Go ahead, mock VBA

Rubberduck has been offering IDE-integrated unit test since day one.

But let’s face it: unit testing is hard. And unit testing VBA code that pops a MsgBox isn’t only hard, it’s outright impossible! Why? Because it defeats the purpose of an automated test: you don’t want to be okaying message boxes (or worse, clicking No when the test needed you to click Yes), you want to run the tests and watch them all turn green!

So you had to implement some kind of wrapper interface, and write code that doesn’t call MsgBox directly – like the D of SOLID says, depend on abstractions, not on concrete types.
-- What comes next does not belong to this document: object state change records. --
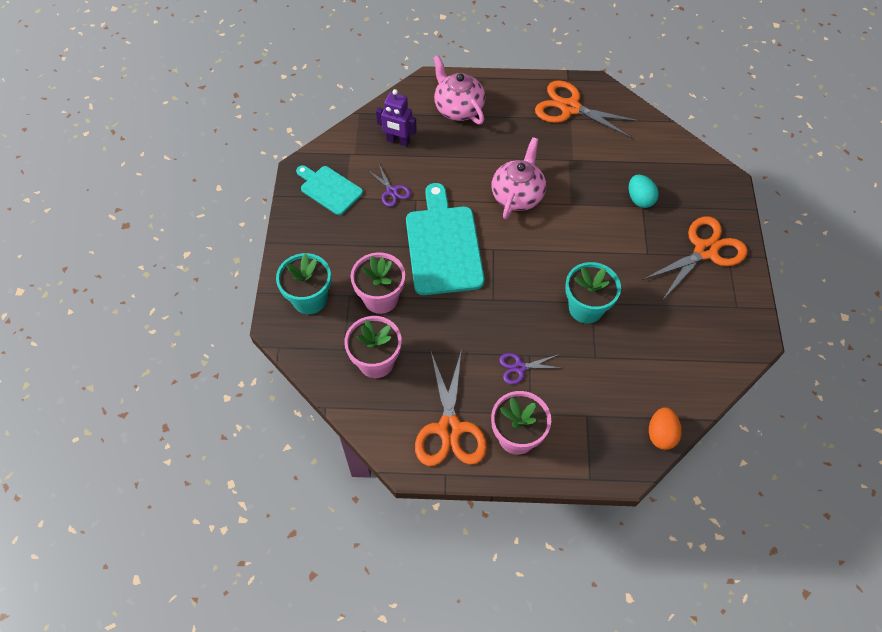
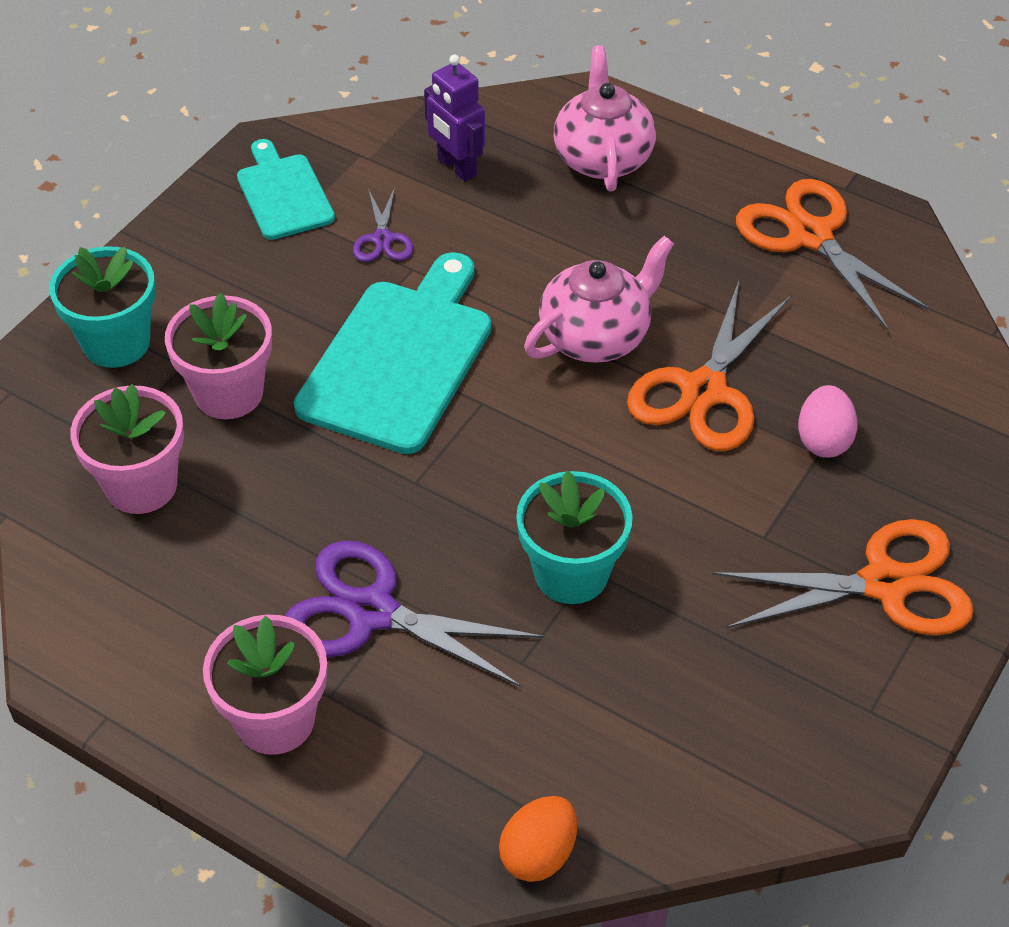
camera: 30 degrees right, 10 degrees down
(449, 429) = (172, 649): orange scissors -> orange scissors (703, 391)
(519, 367) = (371, 612): purple scissors -> purple scissors, size x1.98
(640, 199) = (823, 440): turquoise egg -> pink egg

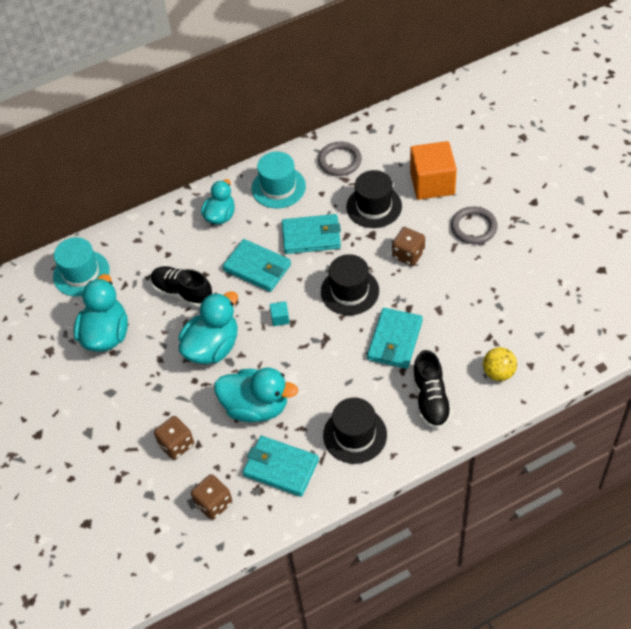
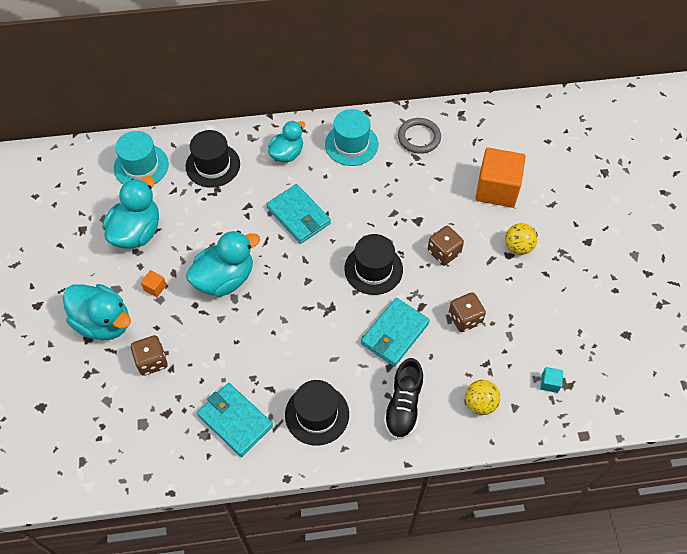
camera: 15 degrees right, 5 degrees up
(148, 378) = (155, 287): none -> orange cube
(182, 292) = (221, 216): black shoe -> none
(213, 503) = (159, 432): brown dice -> brown dice (465, 318)
(256, 407) = (238, 352): turquoise duck -> turquoise duck (104, 322)
(280, 318) = (298, 273): turquoise cube -> turquoise cube (549, 383)
(311, 236) = (361, 202): turquoise wallet -> none
(374, 206) = (432, 193): black hat -> black hat (213, 165)
(473, 227) = (518, 247): grey ring -> yellow ball

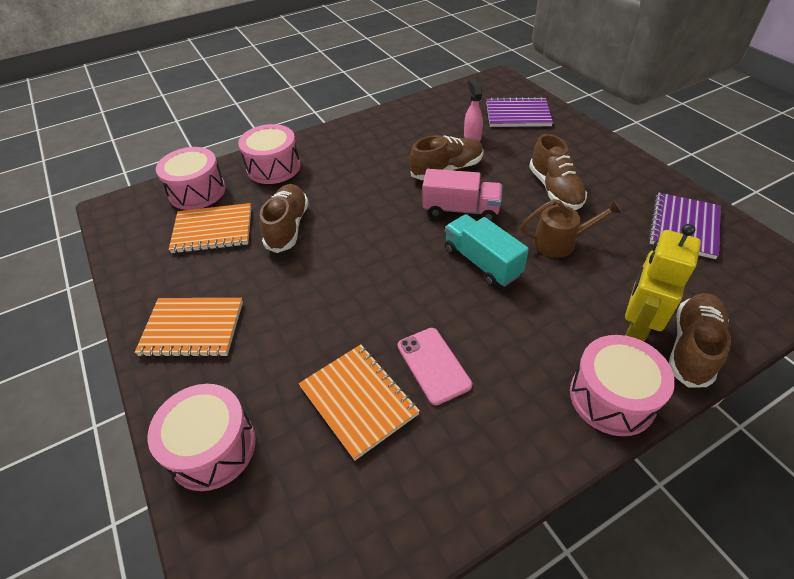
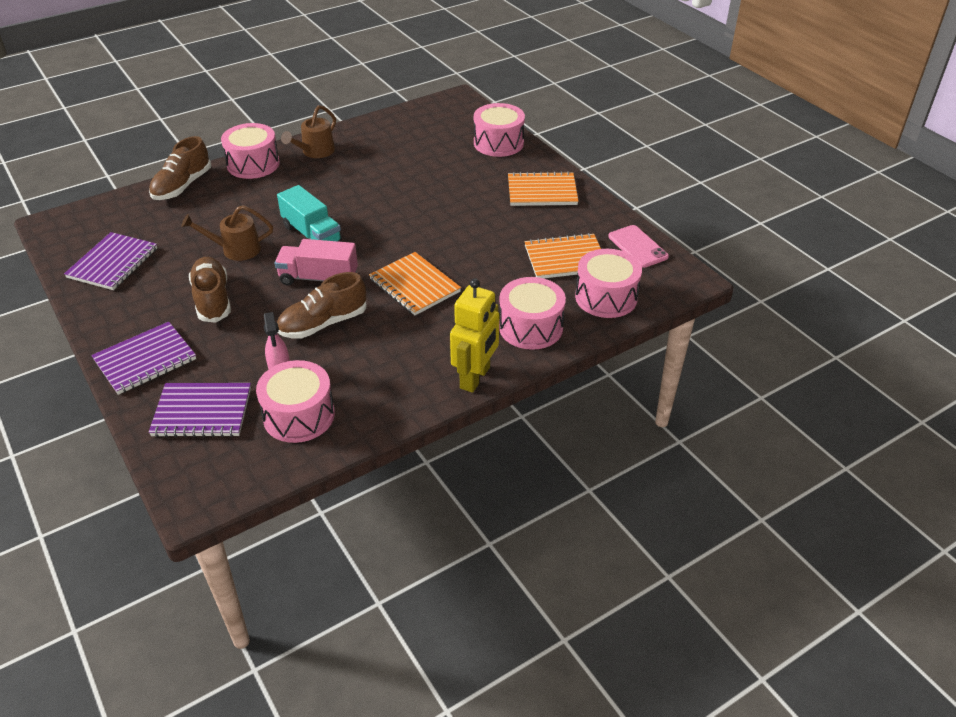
camera: 175 degrees right, 5 degrees down
(288, 227) = (492, 262): brown shoe -> none
(358, 400) = (413, 161): orange notebook -> orange notebook (414, 285)
(433, 365) = (363, 176): pink phone -> pink phone (637, 247)
(450, 113) = (299, 415): none -> pink drum
(522, 429) = (315, 152): none -> brown watering can
(581, 143) = (145, 360): none -> purple notebook
(635, 328) = (213, 195): yellow robot -> yellow robot (475, 378)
So you’d code against some IMsgBox wrapper interface:

Option Explicit
Public Function Show(ByVal prompt As String, _
 Optional ByVal buttons As VbMsgBoxStyle = vbOKOnly, _
 Optional ByVal title As String = vbNullString, _
 Optional ByVal helpFile As String, _
 Optional ByVal context As Long) As VbMsgBoxResult
End Function

And then you’d implement the concrete type:

Option Explicit
Implements IMsgBox
Private Function IMsgBox_Show(ByVal prompt As String, _
 Optional ByVal buttons As VbMsgBoxStyle = vbOKOnly, _
 Optional ByVal title As String = vbNullString, _
 Optional ByVal helpFile As String, _
 Optional ByVal context As Long) As VbMsgBoxResult
    IMsgBox_Show = MsgBox(prompt, buttons, title, helpFile, context)
End Function

Now that gets you compilable VBA code, but if you want to write a test for code where the result of a MsgBox call can influence the tested method’s code path, you need to make a fake implementation, and inject that FakeMsgBox into your code, so that your code calls not the real MsgBox function, but the fake implementation.
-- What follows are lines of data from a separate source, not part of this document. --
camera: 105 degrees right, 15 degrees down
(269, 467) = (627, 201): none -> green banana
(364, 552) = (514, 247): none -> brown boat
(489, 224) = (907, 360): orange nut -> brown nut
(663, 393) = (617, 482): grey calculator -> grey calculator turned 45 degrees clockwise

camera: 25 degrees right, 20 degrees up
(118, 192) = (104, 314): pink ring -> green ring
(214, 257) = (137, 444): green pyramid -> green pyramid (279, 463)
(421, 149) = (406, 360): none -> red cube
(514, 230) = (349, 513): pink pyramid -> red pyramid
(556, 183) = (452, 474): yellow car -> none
And if you want to verify that the code setup a vbYesNo message box with the company name as a title, you need to adapt your fake message box and make it configurable.

In other words, setting up fakes by hand is a pain in the neck.

So this is where Rubberduck tests are going:

'@TestMethod
Public Sub TestMethod1()
    On Error GoTo TestFail
    
    Fakes.MsgBox.Returns 42
    Debug.Print MsgBox("Flabbergasted yet?", vbYesNo, "Rubberduck") 'prints 42
    
    With Fakes.MsgBox.Verify
        .Parameter "prompt", "Flabbergasted yet?"
        .Parameter "buttons", vbYesNo
        .Parameter "title", "Rubberduck"
    End With
TestExit: 
    Exit Sub
TestFail: 
    Assert.Fail "Test raised an error: #" & Err.Number & " - " & Err.Description
End Sub

Soon. Very soon. Like, next release soon, Rubberduck will begin to allow unit test code to turn the actual MsgBox into a fake one, by setting up a Rubberduck fake.

So yeah, we’re mocking VBA. All of it.

To Be Continued…

2 thoughts on “Go ahead, mock VBA”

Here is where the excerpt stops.